The screenplay (from a story by Robespierre and collaborators Karen Maine, Elisabeth Holm, and Anna Bean) sometimes stretches to fill its runtime. It has some weaker, self-absorbed patches and scene-long tangents that feel like typical debut-film bugs. It’s shot simply and modestly. But what makes the movie such an affectionate, positive experience overall is the way it makes clear in all aspects that its characters are specific people who can’t be easily reduced to stock types. Most people, men and women alike, don’t live rom-com lives that conclude happily ever after at the altar or in a delivery room. Here is a movie for people whose idea of a happy romantic comedy ending would be curling up on the couch to watch a movie. How refreshing to see a movie about romance that sweetly embraces the complications of life. In Slate’s performance is a character who is bright, driven, insecure, and struggling, manipulating her voice and mannerisms as if she’s always self-consciously performing, cutting awkwardness with a barbed comment. It’s a terrific, complicated performance in a comedy full of characters with real, convincing presences.

Obvious Child is a movie about characters who make all kinds of decisions about their lives, arriving at them honestly. It’s a film that intends not to score points, but to provoke empathy. Slate makes Donna intensely sympathetic. She may not make it as a stand-up comic. She and Max, good chemistry between the actors aside, may not have a relationship in the future. But the uncertainty of the struggle is what makes them so compelling, and the way they resolve conflicts so understandable. It finds humor in its situations out of what makes its characters tick. Take the scene where she finally confides in her mother. They have the following exchange. Donna: “I’m pregnant and I’m thinking of having an abortion.” Mom: “What a relief. I thought you were going to say you were moving to L.A.”

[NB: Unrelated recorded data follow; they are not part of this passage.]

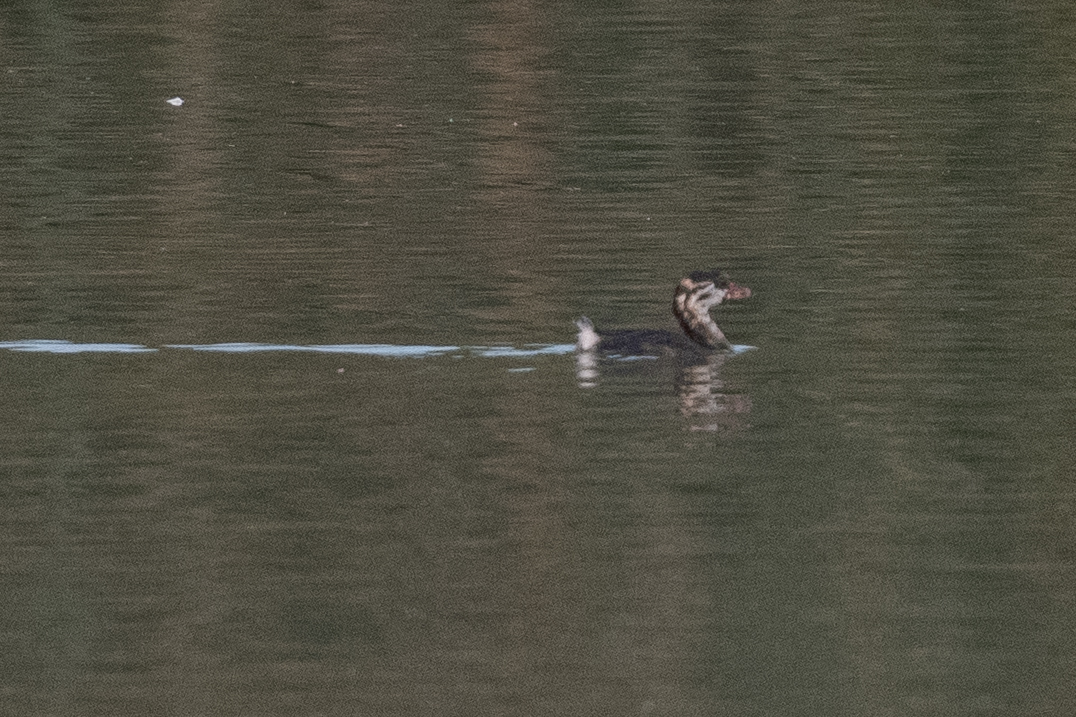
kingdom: Animalia
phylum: Chordata
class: Aves
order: Podicipediformes
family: Podicipedidae
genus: Podilymbus
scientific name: Podilymbus podiceps
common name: Pied-billed grebe
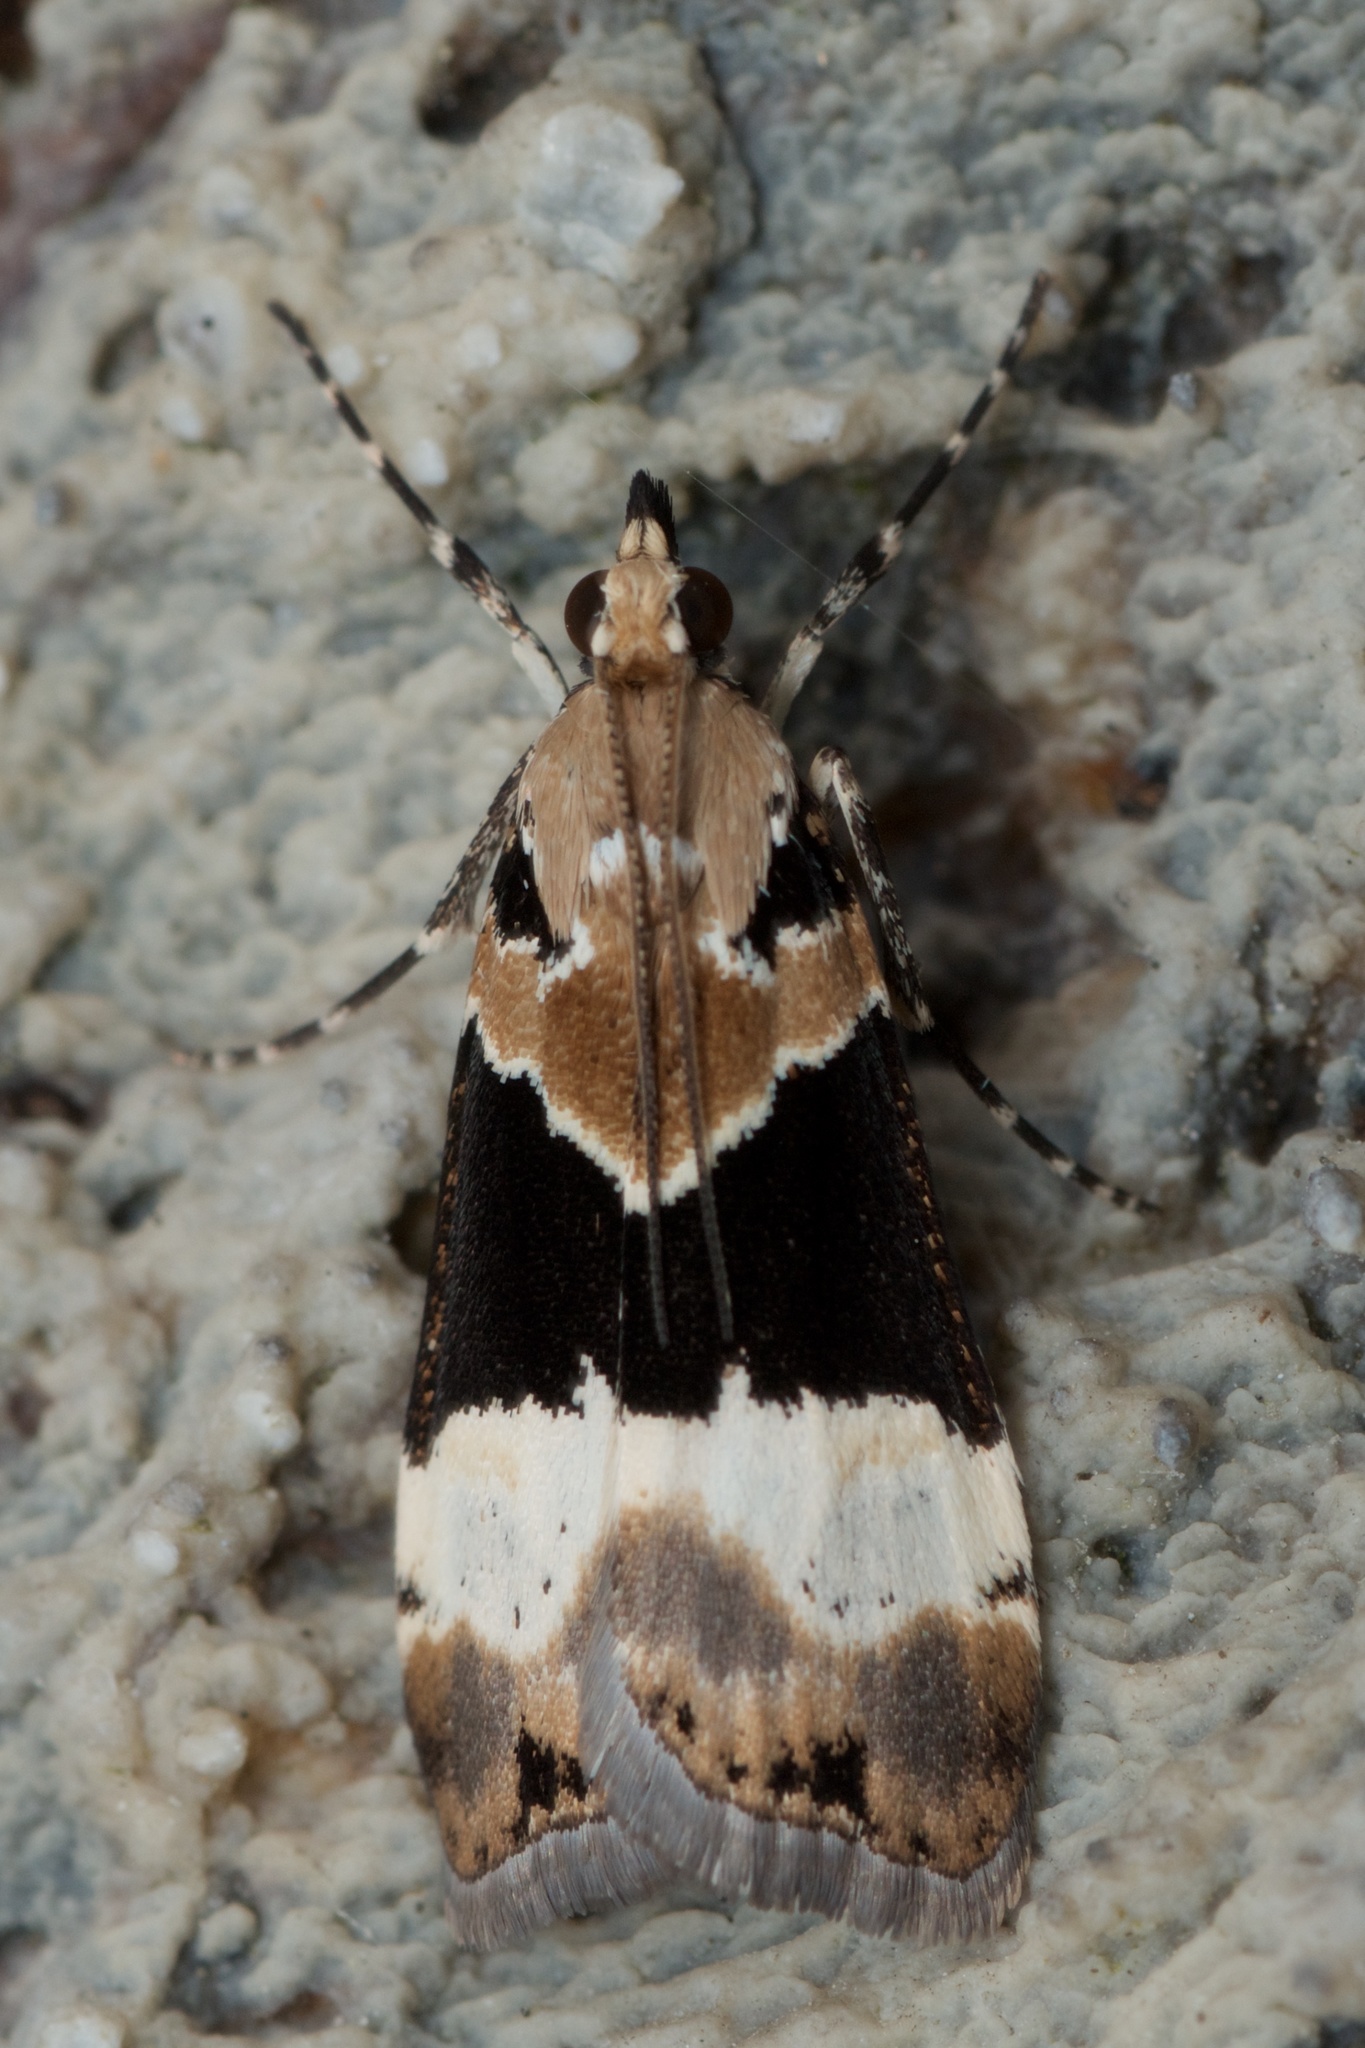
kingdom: Animalia
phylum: Arthropoda
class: Insecta
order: Lepidoptera
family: Crambidae
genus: Eudonia
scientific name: Eudonia aspidota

It’s a small movie, but it is bighearted smallness, humble, personal, funny, and quietly important. And in this particular case, about this subject, that is far more powerful than a screed would ever be. Robespierre has a made a film that’s warm and specific. It allows its characters room to find what works for them at this particular point in their lives. This isn’t a universal recommendation or a solution. It’s freedom. Would that we all could have such freedom of choice.